::: SOURCE RECORDS :::

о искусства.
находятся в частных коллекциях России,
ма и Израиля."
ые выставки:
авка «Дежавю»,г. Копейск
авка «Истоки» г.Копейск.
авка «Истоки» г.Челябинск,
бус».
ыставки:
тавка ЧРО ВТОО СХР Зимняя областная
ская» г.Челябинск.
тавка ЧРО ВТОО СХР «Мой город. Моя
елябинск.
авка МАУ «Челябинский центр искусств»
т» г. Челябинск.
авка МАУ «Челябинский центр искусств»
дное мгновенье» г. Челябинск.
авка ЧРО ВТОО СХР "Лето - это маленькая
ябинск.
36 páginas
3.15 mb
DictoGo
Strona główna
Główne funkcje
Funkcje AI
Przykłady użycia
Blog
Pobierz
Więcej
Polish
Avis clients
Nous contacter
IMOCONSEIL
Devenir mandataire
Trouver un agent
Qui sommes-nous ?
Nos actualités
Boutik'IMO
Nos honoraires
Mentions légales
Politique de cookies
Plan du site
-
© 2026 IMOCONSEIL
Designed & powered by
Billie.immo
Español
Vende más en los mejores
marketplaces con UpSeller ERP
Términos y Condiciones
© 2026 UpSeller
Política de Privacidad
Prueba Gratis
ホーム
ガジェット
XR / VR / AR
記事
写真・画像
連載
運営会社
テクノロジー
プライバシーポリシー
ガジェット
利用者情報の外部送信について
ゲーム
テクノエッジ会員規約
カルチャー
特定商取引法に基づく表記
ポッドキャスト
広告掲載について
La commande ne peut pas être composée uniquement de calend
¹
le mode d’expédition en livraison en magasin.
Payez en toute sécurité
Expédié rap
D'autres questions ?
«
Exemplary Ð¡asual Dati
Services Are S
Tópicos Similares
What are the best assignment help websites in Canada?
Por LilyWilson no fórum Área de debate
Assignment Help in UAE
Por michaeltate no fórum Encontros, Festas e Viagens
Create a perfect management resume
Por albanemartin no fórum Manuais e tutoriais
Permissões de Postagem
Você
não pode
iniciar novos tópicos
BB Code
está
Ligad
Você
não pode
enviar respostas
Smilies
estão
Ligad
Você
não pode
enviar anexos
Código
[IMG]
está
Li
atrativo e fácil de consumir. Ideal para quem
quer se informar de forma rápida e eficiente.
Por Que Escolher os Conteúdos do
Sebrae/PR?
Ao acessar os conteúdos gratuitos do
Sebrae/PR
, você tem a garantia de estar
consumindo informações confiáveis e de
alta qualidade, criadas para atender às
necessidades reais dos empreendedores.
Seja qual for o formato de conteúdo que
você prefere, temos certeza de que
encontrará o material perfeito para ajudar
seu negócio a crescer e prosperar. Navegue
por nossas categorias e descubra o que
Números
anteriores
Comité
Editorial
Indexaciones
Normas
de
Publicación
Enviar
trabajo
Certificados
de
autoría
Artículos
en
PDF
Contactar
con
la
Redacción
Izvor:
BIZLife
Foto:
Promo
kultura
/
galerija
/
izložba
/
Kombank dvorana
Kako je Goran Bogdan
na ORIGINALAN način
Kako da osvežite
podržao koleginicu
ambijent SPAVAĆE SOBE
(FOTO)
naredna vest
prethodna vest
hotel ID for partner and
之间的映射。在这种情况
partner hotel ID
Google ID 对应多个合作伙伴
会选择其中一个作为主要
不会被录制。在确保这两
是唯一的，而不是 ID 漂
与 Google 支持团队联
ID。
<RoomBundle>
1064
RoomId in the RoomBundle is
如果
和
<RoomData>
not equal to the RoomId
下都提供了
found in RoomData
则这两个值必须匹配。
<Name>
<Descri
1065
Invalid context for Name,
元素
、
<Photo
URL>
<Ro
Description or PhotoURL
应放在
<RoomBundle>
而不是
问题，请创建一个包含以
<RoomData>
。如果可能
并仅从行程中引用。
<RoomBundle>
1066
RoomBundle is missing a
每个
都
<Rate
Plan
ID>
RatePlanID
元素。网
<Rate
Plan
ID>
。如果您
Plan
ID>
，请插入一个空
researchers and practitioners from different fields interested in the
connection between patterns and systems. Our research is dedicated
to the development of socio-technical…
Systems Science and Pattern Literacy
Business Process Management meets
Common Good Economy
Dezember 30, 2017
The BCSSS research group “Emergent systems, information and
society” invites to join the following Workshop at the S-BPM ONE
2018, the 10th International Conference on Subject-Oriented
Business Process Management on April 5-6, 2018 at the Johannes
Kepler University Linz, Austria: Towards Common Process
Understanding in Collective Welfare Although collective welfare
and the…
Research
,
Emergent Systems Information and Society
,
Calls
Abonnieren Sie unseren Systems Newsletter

:::

Go through the listing and copy all of it exactly.

о искусства.
находятся в частных коллекциях России,
ма и Израиля."
ые выставки:
авка «Дежавю»,г. Копейск
авка «Истоки» г.Копейск.
авка «Истоки» г.Челябинск,
бус».
ыставки:
тавка ЧРО ВТОО СХР Зимняя областная
ская» г.Челябинск.
тавка ЧРО ВТОО СХР «Мой город. Моя
елябинск.
авка МАУ «Челябинский центр искусств»
т» г. Челябинск.
авка МАУ «Челябинский центр искусств»
дное мгновенье» г. Челябинск.
авка ЧРО ВТОО СХР "Лето - это маленькая
ябинск.
36 páginas
3.15 mb
DictoGo
Strona główna
Główne funkcje
Funkcje AI
Przykłady użycia
Blog
Pobierz
Więcej
Polish
Avis clients
Nous contacter
IMOCONSEIL
Devenir mandataire
Trouver un agent
Qui sommes-nous ?
Nos actualités
Boutik'IMO
Nos honoraires
Mentions légales
Politique de cookies
Plan du site
-
© 2026 IMOCONSEIL
Designed & powered by
Billie.immo
Español
Vende más en los mejores
marketplaces con UpSeller ERP
Términos y Condiciones
© 2026 UpSeller
Política de Privacidad
Prueba Gratis
ホーム
ガジェット
XR / VR / AR
記事
写真・画像
連載
運営会社
テクノロジー
プライバシーポリシー
ガジェット
利用者情報の外部送信について
ゲーム
テクノエッジ会員規約
カルチャー
特定商取引法に基づく表記
ポッドキャスト
広告掲載について
La commande ne peut pas être composée uniquement de calend
¹
le mode d’expédition en livraison en magasin.
Payez en toute sécurité
Expédié rap
D'autres questions ?
«
Exemplary Ð¡asual Dati
Services Are S
Tópicos Similares
What are the best assignment help websites in Canada?
Por LilyWilson no fórum Área de debate
Assignment Help in UAE
Por michaeltate no fórum Encontros, Festas e Viagens
Create a perfect management resume
Por albanemartin no fórum Manuais e tutoriais
Permissões de Postagem
Você
não pode
iniciar novos tópicos
BB Code
está
Ligad
Você
não pode
enviar respostas
Smilies
estão
Ligad
Você
não pode
enviar anexos
Código
[IMG]
está
Li
atrativo e fácil de consumir. Ideal para quem
quer se informar de forma rápida e eficiente.
Por Que Escolher os Conteúdos do
Sebrae/PR?
Ao acessar os conteúdos gratuitos do
Sebrae/PR
, você tem a garantia de estar
consumindo informações confiáveis e de
alta qualidade, criadas para atender às
necessidades reais dos empreendedores.
Seja qual for o formato de conteúdo que
você prefere, temos certeza de que
encontrará o material perfeito para ajudar
seu negócio a crescer e prosperar. Navegue
por nossas categorias e descubra o que
Números
anteriores
Comité
Editorial
Indexaciones
Normas
de
Publicación
Enviar
trabajo
Certificados
de
autoría
Artículos
en
PDF
Contactar
con
la
Redacción
Izvor:
BIZLife
Foto:
Promo
kultura
/
galerija
/
izložba
/
Kombank dvorana
Kako je Goran Bogdan
na ORIGINALAN način
Kako da osvežite
podržao koleginicu
ambijent SPAVAĆE SOBE
(FOTO)
naredna vest
prethodna vest
hotel ID for partner and
之间的映射。在这种情况
partner hotel ID
Google ID 对应多个合作伙伴
会选择其中一个作为主要
不会被录制。在确保这两
是唯一的，而不是 ID 漂
与 Google 支持团队联
ID。
<RoomBundle>
1064
RoomId in the RoomBundle is
如果
和
<RoomData>
not equal to the RoomId
下都提供了
found in RoomData
则这两个值必须匹配。
<Name>
<Descri
1065
Invalid context for Name,
元素
、
<Photo
URL>
<Ro
Description or PhotoURL
应放在
<RoomBundle>
而不是
问题，请创建一个包含以
<RoomData>
。如果可能
并仅从行程中引用。
<RoomBundle>
1066
RoomBundle is missing a
每个
都
<Rate
Plan
ID>
RatePlanID
元素。网
<Rate
Plan
ID>
。如果您
Plan
ID>
，请插入一个空
researchers and practitioners from different fields interested in the
connection between patterns and systems. Our research is dedicated
to the development of socio-technical…
Systems Science and Pattern Literacy
Business Process Management meets
Common Good Economy
Dezember 30, 2017
The BCSSS research group “Emergent systems, information and
society” invites to join the following Workshop at the S-BPM ONE
2018, the 10th International Conference on Subject-Oriented
Business Process Management on April 5-6, 2018 at the Johannes
Kepler University Linz, Austria: Towards Common Process
Understanding in Collective Welfare Although collective welfare
and the…
Research
,
Emergent Systems Information and Society
,
Calls
Abonnieren Sie unseren Systems Newsletter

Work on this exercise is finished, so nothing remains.